• YOUR INSTRUCTIONS
Each line that includes the word "lines" should be copied from the records.

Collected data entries
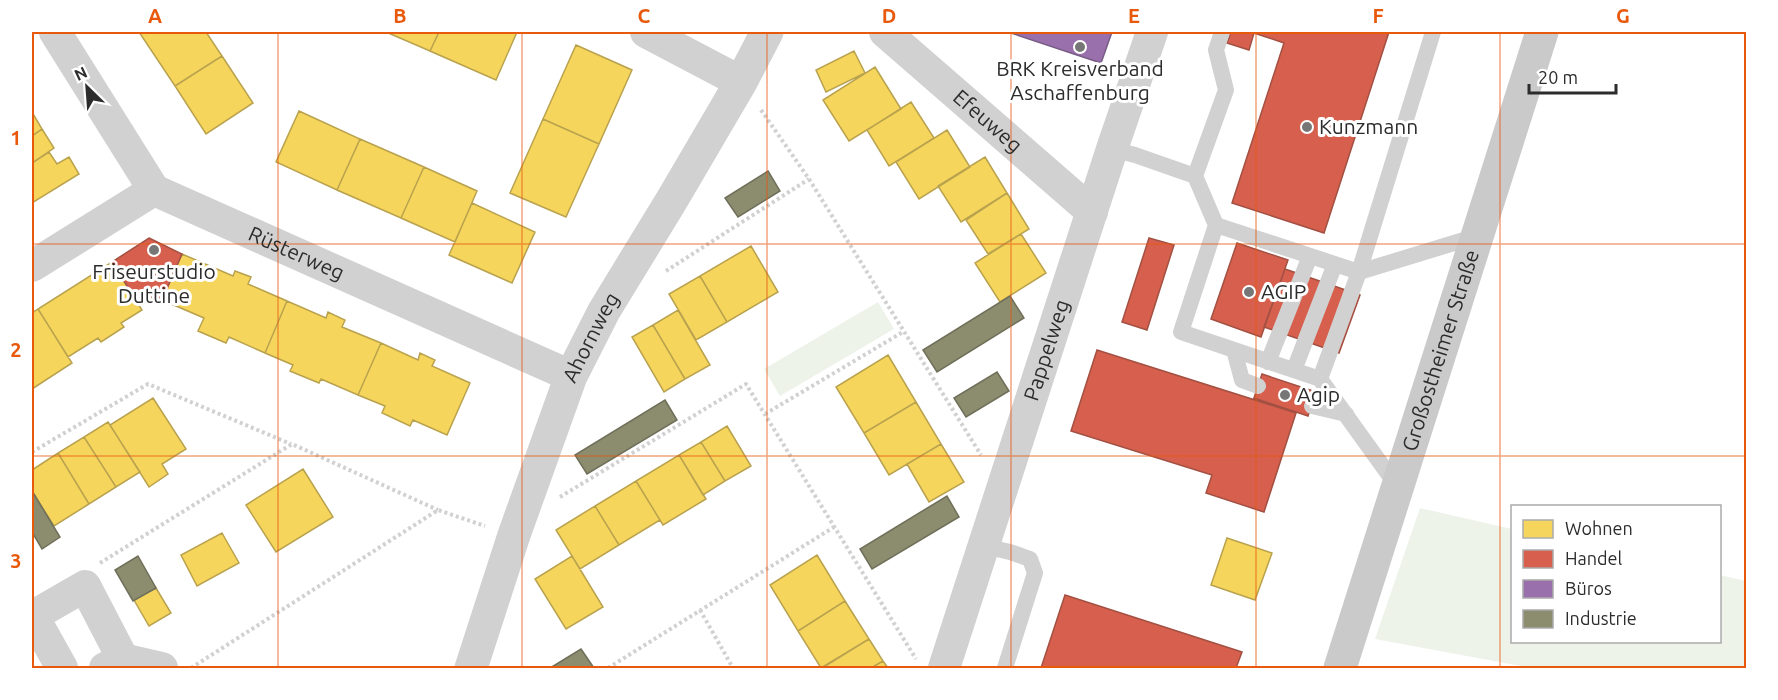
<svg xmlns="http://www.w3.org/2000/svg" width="1778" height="700" viewBox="0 0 1778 700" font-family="Ubuntu,sans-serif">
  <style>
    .green { fill: #eef3ea }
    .homes { fill: #f6d55c; stroke: #b9a24e; stroke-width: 1.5 }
    .shops { fill: #d6604d; stroke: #a35043; stroke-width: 1.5 }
    .offices { fill: #9970ab; stroke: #785c85; stroke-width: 1.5 }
    .industry { fill: #8c8c6e; stroke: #6f6f5a; stroke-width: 1.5 }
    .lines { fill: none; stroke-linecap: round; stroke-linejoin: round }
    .path { stroke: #d1d1d1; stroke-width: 4; stroke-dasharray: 3 3; stroke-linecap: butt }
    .service { stroke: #d1d1d1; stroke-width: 16 }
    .minor { stroke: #d1d1d1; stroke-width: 32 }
    .tertiary { stroke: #d1d1d1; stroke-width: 33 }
    .secondary { stroke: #cacaca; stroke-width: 33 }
    .grid { fill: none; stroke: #e8590c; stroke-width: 1.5; stroke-opacity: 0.55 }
    .poi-dot { fill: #767676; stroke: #fff; stroke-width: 2 }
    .labels { text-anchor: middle; stroke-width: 6; stroke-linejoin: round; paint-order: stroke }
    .poi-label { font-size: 21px; fill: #2c2c2c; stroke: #fff; text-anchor: start }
    .street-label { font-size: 21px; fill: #2c2c2c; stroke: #fff }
    .neatline { fill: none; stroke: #e8590c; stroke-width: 2 }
    .grid-label { font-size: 20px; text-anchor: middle; font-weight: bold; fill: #e8590c }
  </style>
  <rect width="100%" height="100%" fill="#fff"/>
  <path class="green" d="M878 302 894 329 780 396 764 369Z
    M1420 508 1512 529V642H1720V575L1746 581V668H1532L1375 639Z"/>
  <path class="homes" d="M139 32H206L222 56 175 86Z
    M386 32H439L430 51Z
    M439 32H517L496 80 430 51Z
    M576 45 632 70 599 144 543 119Z
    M854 51 865 73 826 92 816 70Z
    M222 56 253 103 206 134 175 86Z
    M875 67 901 109 849 141 823 100Z
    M911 102 934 138 889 166 867 130Z
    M299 111 360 139 337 190 276 162Z
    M32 112 42 129 32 136Z
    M543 119 599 144 566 217 510 193Z
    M42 129 54 148 32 163V136Z
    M947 130 970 167 919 199 896 162Z
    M360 139 424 167 401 218 337 190Z
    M49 152 57 164 69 157 79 174 32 203V163Z
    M985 157 1007 193 961 222 938 186Z
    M424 167 477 191 455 242 401 218Z
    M1007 193 1029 229 988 254 966 220Z
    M472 203 535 232 512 283 449 255Z
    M1021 234 1046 273 1000 302 975 263Z
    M751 246 778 292 727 322 700 276Z
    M182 254 233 276 235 271 251 277 248 284 287 301 265 353 229 337 226 343 198 331 204 318 162 300Z
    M112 262 142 310 121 323 124 327 101 342 98 338 68 357 38 309Z
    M700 276 727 322 696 340 669 294Z
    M287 301 326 318 328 312 345 320 342 327 381 343 358 395 321 379 319 383 290 371 293 365 265 353Z
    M38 309 72 363 32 389V313Z
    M678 310 710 365 685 379 653 325Z
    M653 325 685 379 664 392 632 337Z
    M381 343 418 360 420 353 435 360 432 366 470 383 447 435 413 420 410 426 382 413 385 406 358 395Z
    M888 355 916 402 864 433 836 387Z
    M153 398 186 449 162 464 168 474 149 487 110 425Z
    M916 402 941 444 889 475 864 433Z
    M108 422 140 472 116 487 84 437Z
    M727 426 751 466 725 481 701 442Z
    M84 437 116 487 89 504 58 453Z
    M701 442 725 481 703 495 679 455Z
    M941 444 964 482 929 502 907 464Z
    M58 453 89 504 54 526 32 491V470Z
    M679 455 706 499 663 525 636 481Z
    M303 469 333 517 276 552 246 505Z
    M636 481 660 520 619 545 595 506Z
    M595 506 619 545 580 569 556 530Z
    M222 533 239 563 197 586 181 555Z
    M1227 538 1272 553 1255 600 1211 585Z
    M817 555 845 601 798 631 770 585Z
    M572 556 603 607 566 629 535 579Z
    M156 588 171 613 149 626 134 600Z
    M845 601 869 639 821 668 798 631Z
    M869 639 883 661 871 668H822Z
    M883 661 888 668H871Z"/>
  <path class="shops" d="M1231 32H1389L1324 233 1232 203 1284 43 1254 33 1249 50 1227 43Z
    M149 238 182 254 162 300 154 296 139 305 112 262Z
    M1149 238 1174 245 1147 330 1122 322Z
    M1237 243 1288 260 1261 337 1211 319Z
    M1285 269 1360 295 1339 353 1264 327Z
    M1097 350 1296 413 1264 512 1206 493 1212 475 1071 431Z
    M1262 374 1316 392 1308 416 1254 398Z
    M1065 595 1242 652 1236 668H1041Z"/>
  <path class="offices" d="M1008 32H1112L1101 63Z"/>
  <path class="industry" d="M768 171 780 191 738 217 725 198Z
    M1010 296 1024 318 937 372 923 350Z
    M997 372 1009 391 966 417 954 398Z
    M665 400 677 420 587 474 575 455Z
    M32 491 60 537 42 549 32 532Z
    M947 496 959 517 872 569 860 549Z
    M138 556 156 588 133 601 115 570Z
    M581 649 594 668H550Z"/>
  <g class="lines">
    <path class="path" d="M761 110 809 179 981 455
      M666 271 809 179
      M765 414 903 332
      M32 452 148 384 291 444
      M560 497 746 384 916 659
      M100 563 292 444 438 510
      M700 610 733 668
      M191 668 438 510 485 526
      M608 668 834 527"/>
    <path class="service" d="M1112 149 1135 155 1195 176 1226 90 1216 50 1222 32
      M1195 176 1216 225
      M1234 350 1242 380 1258 386
      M1268 362 1310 256
      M1294 370 1335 264
      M1320 379 1359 272 1477 236
      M1312 406 1346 414
      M1397 486 1320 379 1181 332 1216 225 1359 272 1433 32
      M984 546 1010 552 1030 559 1035 573 1005 668"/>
    <g class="minor">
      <path d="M55 32 154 190"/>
      <path d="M646 32 741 82"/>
      <path id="s1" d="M885 32 1092 212"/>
      <path id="s2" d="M154 190 571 376"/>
      <path d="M32 266 154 190"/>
      <path d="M62 668 33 616 85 586 123 659"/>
      <path d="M105 668 123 659 162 668"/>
      <path id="s3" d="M944 668 1112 149 1152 32"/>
    </g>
    <path class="tertiary" id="s4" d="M471 668 514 535 571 376 604 311 673 198 741 82 767 32"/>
    <path class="secondary" id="s5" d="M1340 668 1542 32"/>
  </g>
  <path class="grid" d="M278 32V668M522 32V668M767 32V668M1011 32V668M1256 32V668M1500 32V668M32 244H1746M32 456H1746"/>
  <g class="poi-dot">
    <circle cx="1080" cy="47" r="6"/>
    <circle cx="1307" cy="127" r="6"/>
    <circle cx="154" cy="250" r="6"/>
    <circle cx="1249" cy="292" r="6"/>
    <circle cx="1285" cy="395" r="6"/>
  </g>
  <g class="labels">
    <g class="poi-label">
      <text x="1080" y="76" text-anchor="middle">BRK Kreisverband<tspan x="1080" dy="24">Aschaffenburg</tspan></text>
      <text x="1319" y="134">Kunzmann</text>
      <text x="154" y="279" text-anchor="middle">Friseurstudio<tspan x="154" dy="24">Duttine</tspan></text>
      <text x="1261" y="299">AGIP</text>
      <text x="1297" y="402">Agip</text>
    </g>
    <g class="street-label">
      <text dy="7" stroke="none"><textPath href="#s1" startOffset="136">Efeuweg</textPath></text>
      <text dy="7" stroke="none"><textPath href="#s2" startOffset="156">Rüsterweg</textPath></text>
      <text dy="7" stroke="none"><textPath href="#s4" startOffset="352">Ahornweg</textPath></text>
      <text dy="7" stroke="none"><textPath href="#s3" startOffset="334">Pappelweg</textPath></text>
      <text dy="7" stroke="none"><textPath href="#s5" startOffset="333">Großostheimer Straße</textPath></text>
    </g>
  </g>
  <rect width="1778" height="700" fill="none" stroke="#ffffff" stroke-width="66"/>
  <rect x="1511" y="505" width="210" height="138" fill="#ffffff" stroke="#ababab" stroke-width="1.5"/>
  <rect x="1523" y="520" width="30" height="18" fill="#f6d55c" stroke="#ababab" stroke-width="1.5"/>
  <text x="1565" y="535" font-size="18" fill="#2c2c2c">Wohnen</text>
  <rect x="1523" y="550" width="30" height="18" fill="#d6604d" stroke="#ababab" stroke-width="1.5"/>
  <text x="1565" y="565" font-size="18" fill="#2c2c2c">Handel</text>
  <rect x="1523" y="580" width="30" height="18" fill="#9970ab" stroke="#ababab" stroke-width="1.5"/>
  <text x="1565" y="595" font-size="18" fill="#2c2c2c">Büros</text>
  <rect x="1523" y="610" width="30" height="18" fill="#8c8c6e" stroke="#ababab" stroke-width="1.5"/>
  <text x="1565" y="625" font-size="18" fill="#2c2c2c">Industrie</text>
  <g transform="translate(87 87) rotate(335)" stroke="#ffffff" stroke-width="4.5" paint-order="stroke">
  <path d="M0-4.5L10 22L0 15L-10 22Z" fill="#2c2c2c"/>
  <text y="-9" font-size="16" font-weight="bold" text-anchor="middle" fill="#2c2c2c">N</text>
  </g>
  <path d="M1529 84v9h87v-9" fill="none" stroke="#2c2c2c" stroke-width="3"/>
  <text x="1538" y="84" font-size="18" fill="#2c2c2c" stroke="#ffffff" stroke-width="4.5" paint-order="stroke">20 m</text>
  <rect x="33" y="33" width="1712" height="634" class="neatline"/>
  <g class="grid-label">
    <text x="155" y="23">A</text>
    <text x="400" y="23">B</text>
    <text x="644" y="23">C</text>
    <text x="889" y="23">D</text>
    <text x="1134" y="23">E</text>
    <text x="1378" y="23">F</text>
    <text x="1623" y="23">G</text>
    <text x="16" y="145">1</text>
    <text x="16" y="357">2</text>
    <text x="16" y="568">3</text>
  </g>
</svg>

• EXPECTED OUTPUT
    .lines { fill: none; stroke-linecap: round; stroke-linejoin: round }
  <g class="lines">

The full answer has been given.